Walt Disney last year awarded Bob Iger a $10 million deal to advise his successor, Bob Chapek, even though the two media company executives were hardly on terms.
Iger, who ran Disney for 15 years, shook up Hollywood by returning to the company this week as CEO after his chosen heir was Chapek. He was overthrown in an internal revolution.
Iger’s reappointment ended an 11-month stint outside of Disney in which the former CEO pursued other interests but remained loosely associated with his old employer through a “consulting services” agreement.
Under terms disclosed in Disney filings, Iger was given $2 million annually through the end of 2026 for advice “on such matters as his successor as CEO may from time to time request.”
Disney said the five-year consulting services deal will give the company “access to Mr. Iger’s unique skills, knowledge and experience with the media and entertainment business.”
But by the time of his departure, Eiger’s relationship with Šape had deteriorated badly, and Eiger expressed his frustration to his friends that his successor had not sought his advice at crucial moments.
This involved Disney’s failed response to a Florida law regulating what teachers can say about LGBT+ issues, said a former Disney executive with Iger.

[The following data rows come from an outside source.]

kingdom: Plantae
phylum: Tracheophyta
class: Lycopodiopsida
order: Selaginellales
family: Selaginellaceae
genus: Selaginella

They said, “Egger never forgave Šapek for the way Šapek distanced himself and took control of the company.” “In some ways, Egger thought he would still be the coach. Tchepek was not willing.”
Disney declined to comment on the services Iger rendered after he left the company.
While seven-figure advisory deals for former CEOs are rare in Europe, some US firms use such arrangements. Disney also agreed to continue paying Iger’s security costs as a former employee, which totaled about $750,000 a year.
Disney didn’t say if Iger’s $2 million required minimal consulting advice, but the contract includes monthly and annual “maximum time commitments” of indefinite duration.
Iger’s return to Disney as CEO was on a reduced salary package, which includes a $1 million base salary, $1 million target bonus, and $25 million in stock awards. This compares to an average salary of about $47 million over the past five years as CEO.
“He basically took a 40 per cent pay cut … he has to love the job, love the company or see a lot of upside in it,” said Tom Gosling, an executive fellow at London Business School who founded the executive wages practice at PricewaterhouseCoopers. Share price. Maybe all three.”
Disney, in corporate papers announcing the management change, said Iger’s consulting arrangements would be paused while he served as CEO and resume when he left the company.